Une ODI aurait été utilisée pour la première fois dans le cadre des procédures entamées en vertu de la LACC de T. Eaton Company Limited (« Eatons ») en 1999 afin que soient retirés certains passifs d’Eatons avant sa fusion avec Sears Canada Inc. (« Sears »). L’ODI permettait à Sears de conserver les avantages découlant des pertes fiscales d’Eatons. En 2015, une ODI a également été utilisée dans le cadre des procédures entamées en vertu de la LACC de Plasco Energy Group Inc. (« Plasco ») pour permettre aux créanciers garantis qui avaient conclu une opération avec Plasco de conserver les avantages découlant des pertes fiscales de cette dernière. Il s’agirait des deux seuls cas où une ODI a été utilisée avant octobre 2019.
Les décisions de 2020 qui sont résumées ci-après témoignent du recours de plus en plus courant aux ODI.
Arrangement relatif à Nemaska Lithium inc., 2020 QCCA 1488
Date de la décision : 11 novembre 2020
Les débiteurs visés par la LACC participaient au développement d’un projet de mine de lithium au Québec.
En janvier 2020, dans le cadre d’une procédure en vertu de la LACC, la Cour supérieure du Québec (la « CSQ ») a approuvé, sans opposition, un processus de vente ou de sollicitation d’investisseurs (« PVSI »). Le PVSI a donné lieu à l’acceptation d’une offre déposée sous réserve de l’émission d’une ODI prévoyant l’acquisition des actions des sociétés débitrices. L’ODI permettrait à l’acheteur potentiel de poursuivre les activités des sociétés débitrices dans un domaine hautement réglementé tout en conservant leurs permis, licences, autorisations, contrats essentiels et attributs fiscaux en vigueur. Les passifs non pris en charge par l’acheteur seraient retirés des sociétés faisant l’objet de l’acquisition.

◆ ◆ ◆ ◆ ◆ ◆ ◆

EXERCICES PROPOSÉS:
**1.** Relevez, dans l'extrait sur les ODI, tout ce que l'acheteur potentiel des sociétés débitrices de Nemaska Lithium pourrait conserver grâce à l'ODI.
**2.** Poursuivez l'extrait sur les ODI en partant de sa dernière phrase.
Les données ne jouent aucun rôle dans ce travail.

DONNÉES SOURCES:
◆ ◆ ◆ ◆ ◆ ◆ ◆

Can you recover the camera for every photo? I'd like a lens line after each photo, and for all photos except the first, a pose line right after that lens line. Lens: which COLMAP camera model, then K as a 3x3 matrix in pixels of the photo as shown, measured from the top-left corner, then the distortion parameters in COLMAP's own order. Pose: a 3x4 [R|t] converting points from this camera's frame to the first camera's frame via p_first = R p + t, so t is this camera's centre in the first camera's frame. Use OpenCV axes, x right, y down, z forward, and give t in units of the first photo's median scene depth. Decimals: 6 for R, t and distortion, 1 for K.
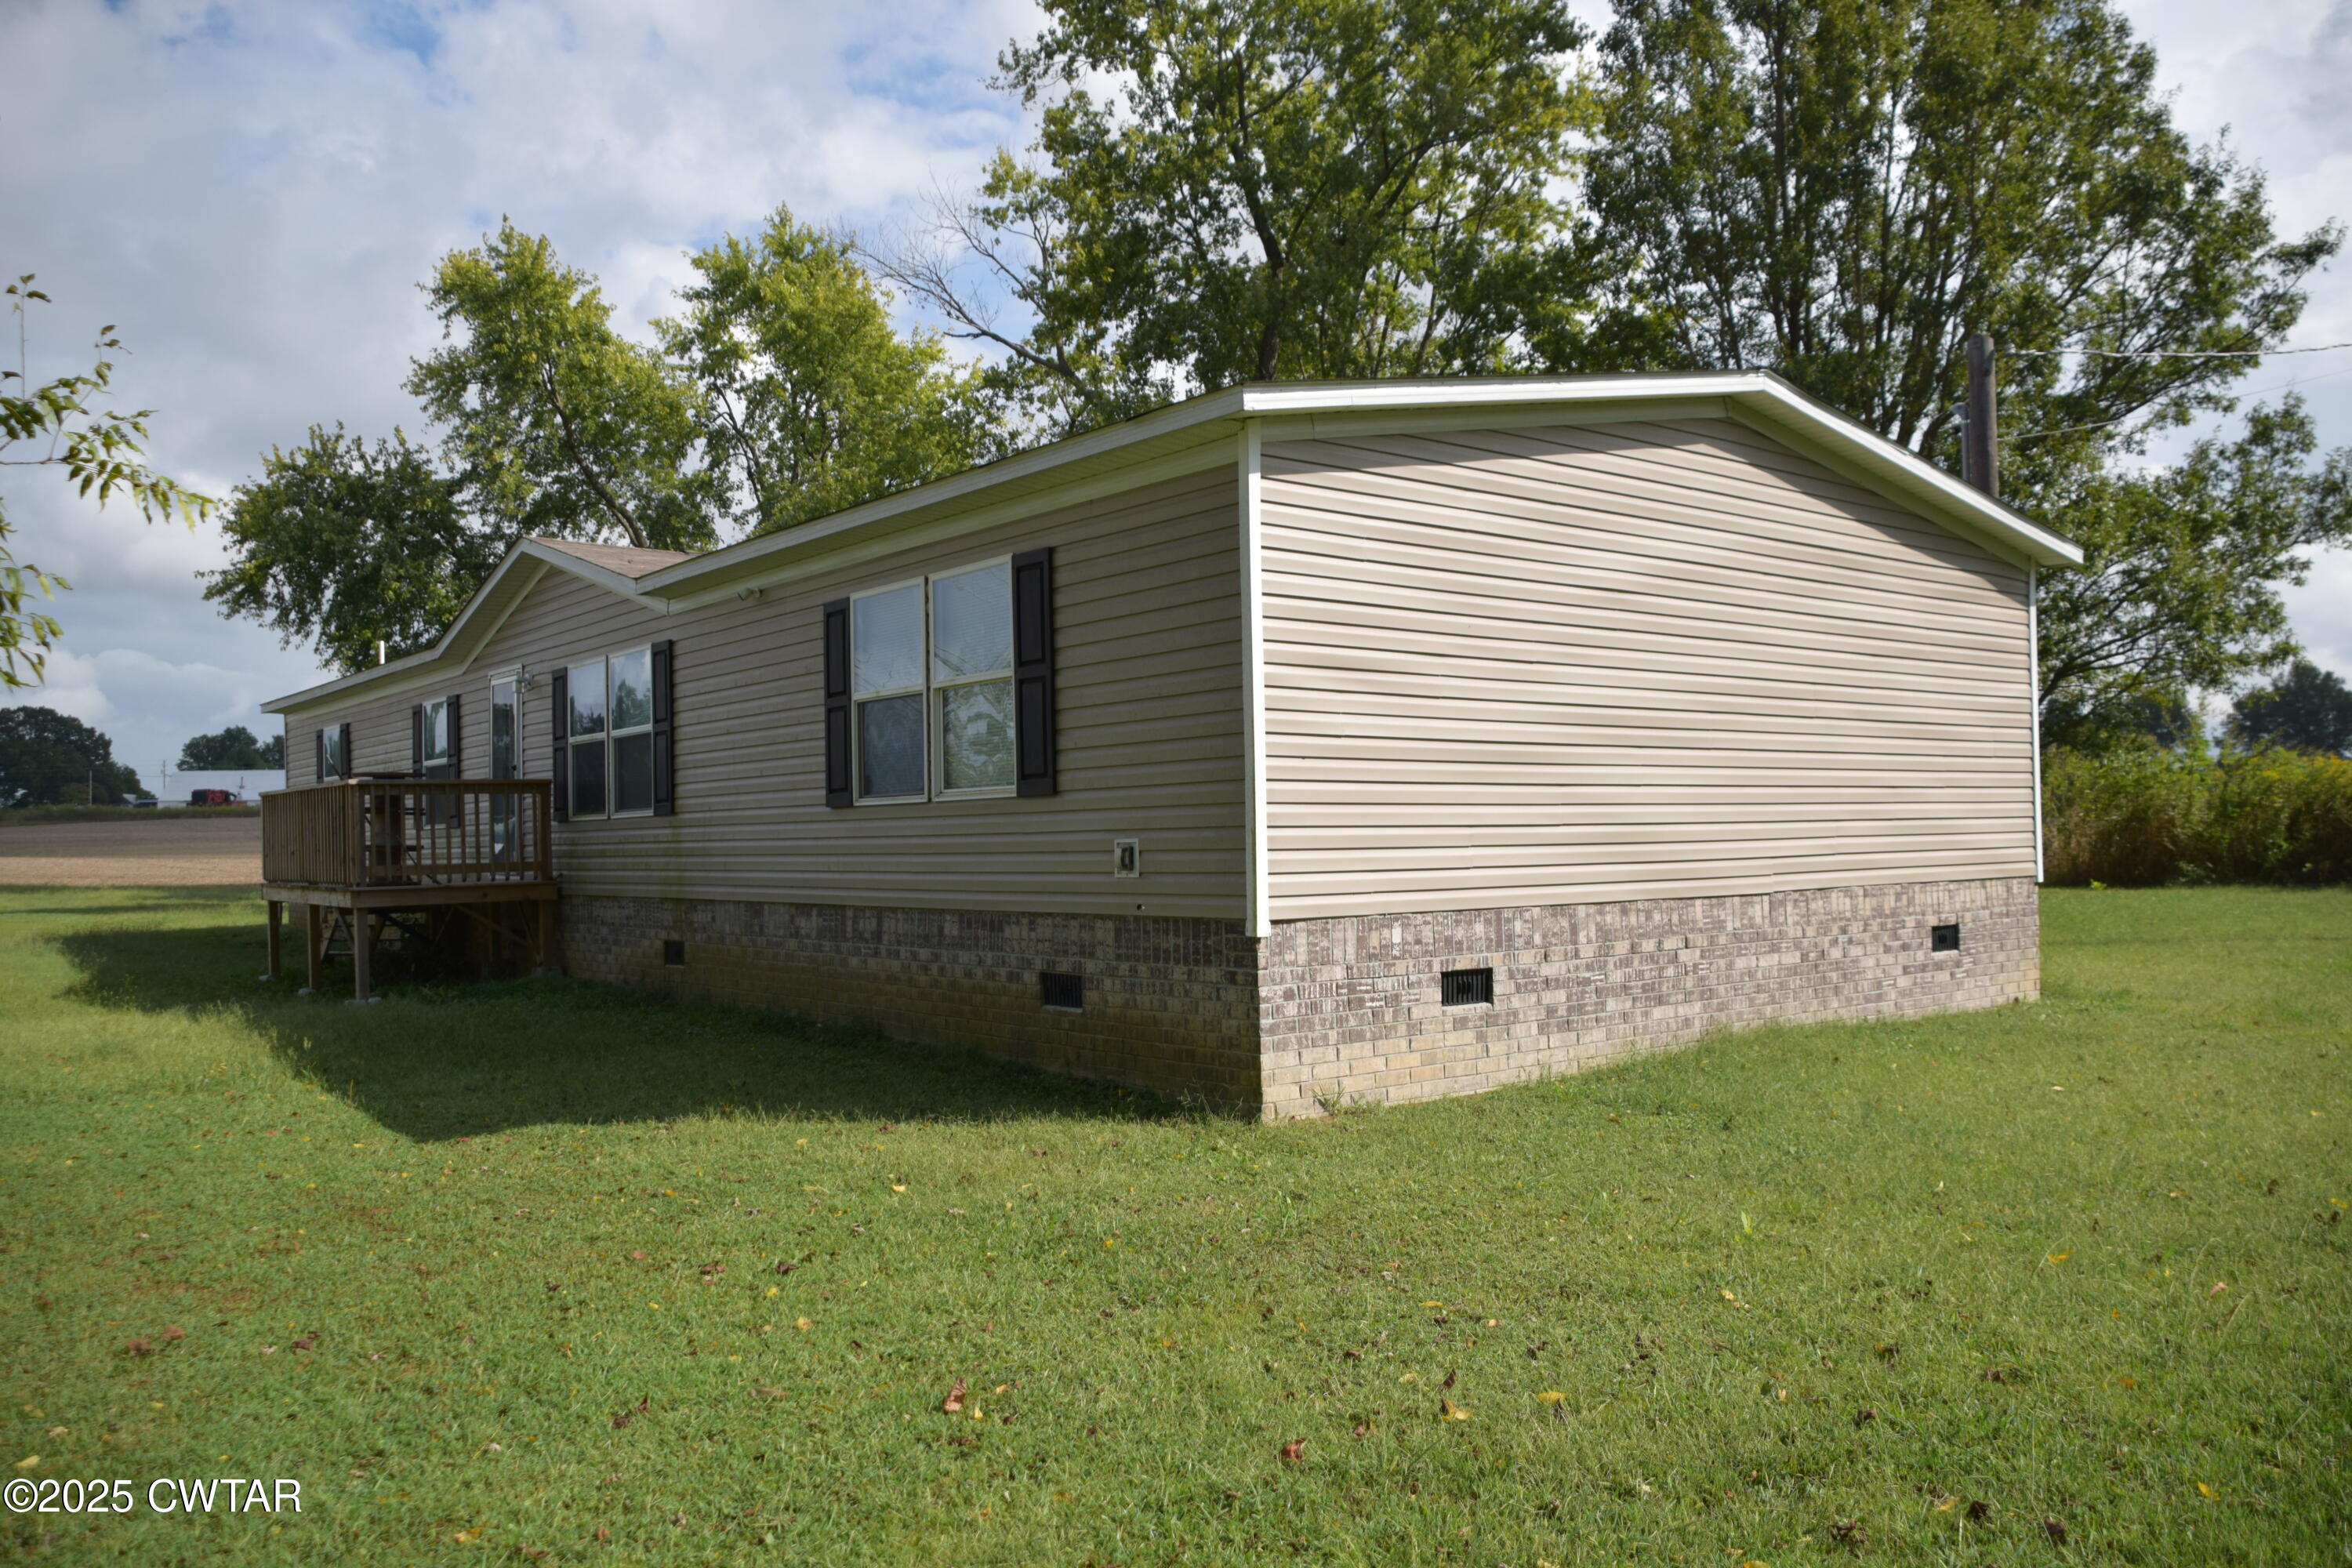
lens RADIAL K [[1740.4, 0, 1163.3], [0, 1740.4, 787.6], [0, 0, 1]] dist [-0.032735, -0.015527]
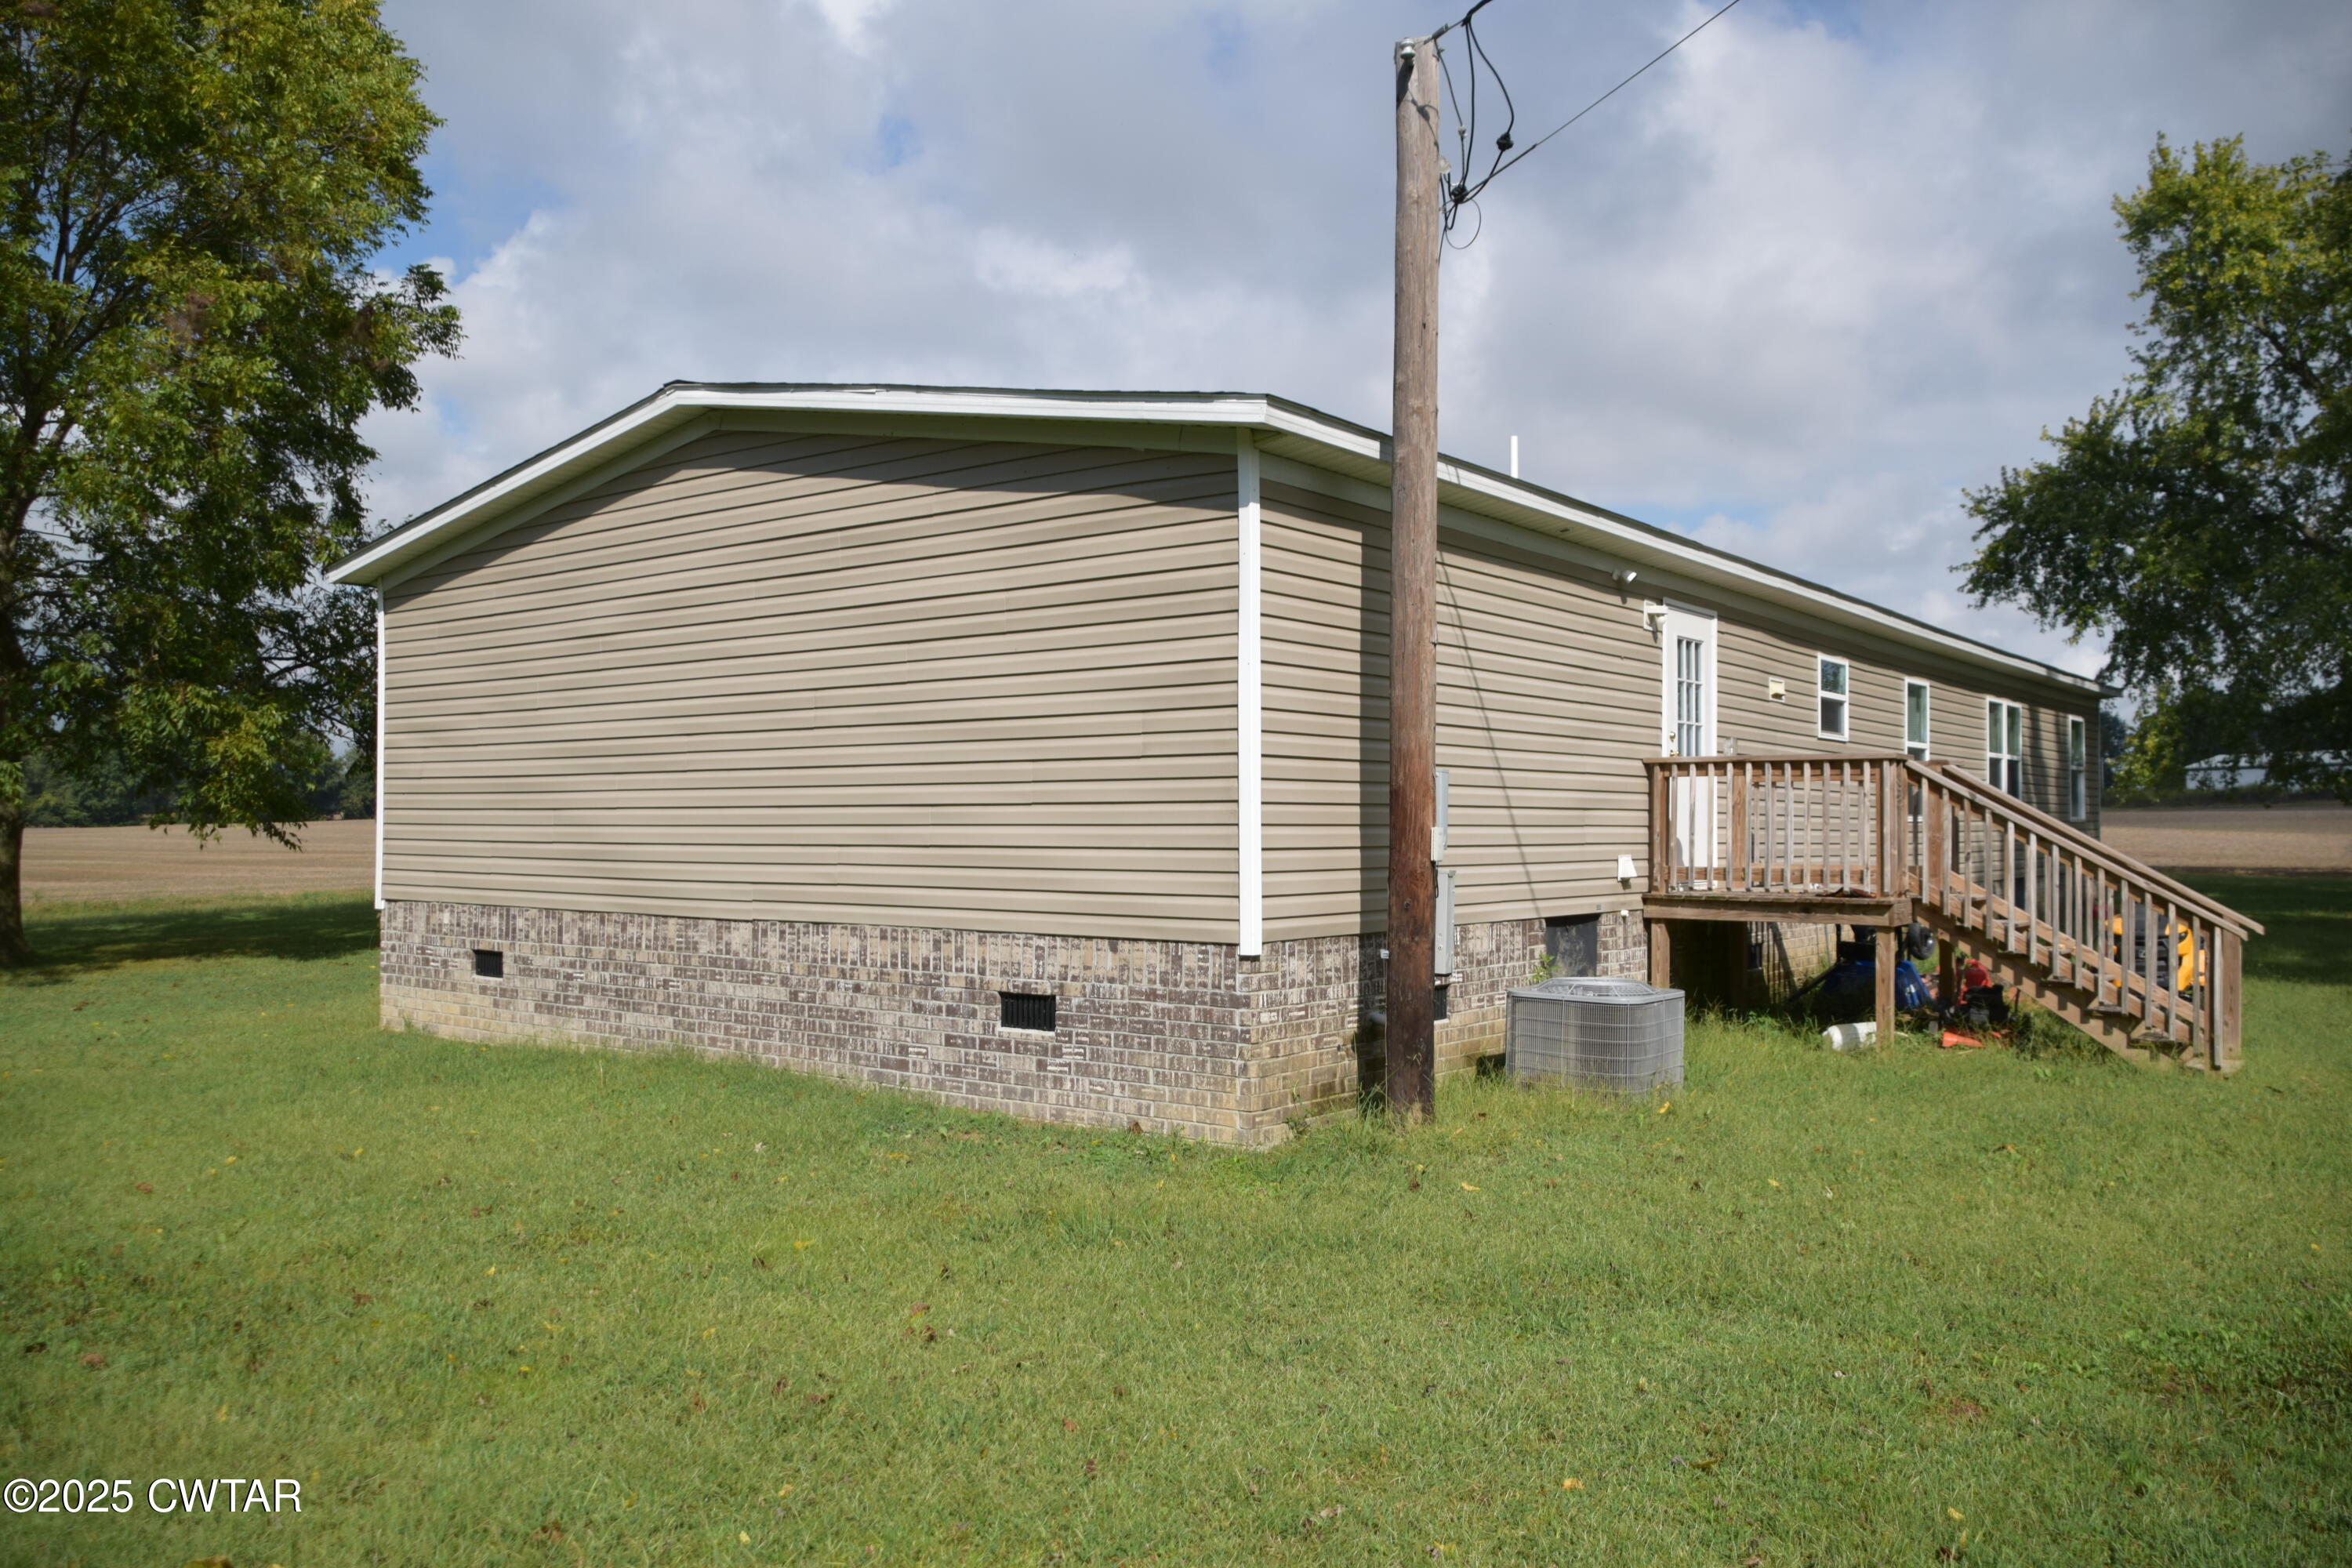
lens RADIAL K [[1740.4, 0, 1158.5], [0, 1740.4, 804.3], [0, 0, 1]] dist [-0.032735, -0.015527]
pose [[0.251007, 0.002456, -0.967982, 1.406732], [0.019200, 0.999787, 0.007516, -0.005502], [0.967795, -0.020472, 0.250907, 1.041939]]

◆ ◆ ◆ ◆ ◆ ◆ ◆

RÉPONSES PAR EXERCICE:
**1.**
- les permis
- les licences
- les autorisations
- les contrats essentiels
- les attributs fiscaux en vigueur

**2.**
Deux actionnaires, dont l’un était également créancier, se sont opposés à l’approbation de l’ODI sur plusieurs motifs, notamment le fait que le tribunal n’avait pas la compétence d’émettre une ordonnance de dévolution autrement que pour la vente ou la cession d’actifs, et qu’il était impossible, en vertu de la LACC, pour les sociétés débitrices d’émerger de la protection en vertu de la LACC en dehors du cadre d’un plan de transaction ou d’arrangement approuvé par les créanciers et le tribunal.
Le juge chargé de la procédure en vertu de la LACC a autorisé l’ODI, en faisant valoir l’objectif et l’efficacité de l’ODI en ce qui a trait au maintien des activités des sociétés débitrices, l’objectif réparateur des lois canadiennes sur l’insolvabilité, ainsi que le rôle important et le vaste pouvoir discrétionnaire du juge surveillant. Le juge a également déterminé que les critères énoncés à l’article 36 de la LACC, lequel établit les facteurs dont un tribunal doit tenir compte en ce qui concerne la cession de biens, étaient pertinents pour l’émission d’une ODI. En l’espèce, le juge a conclu que les critères avaient été satisfaits. Les parties opposées à l’approbation de l’ODI ont demandé l’autorisation d’interjeter appel de la décision.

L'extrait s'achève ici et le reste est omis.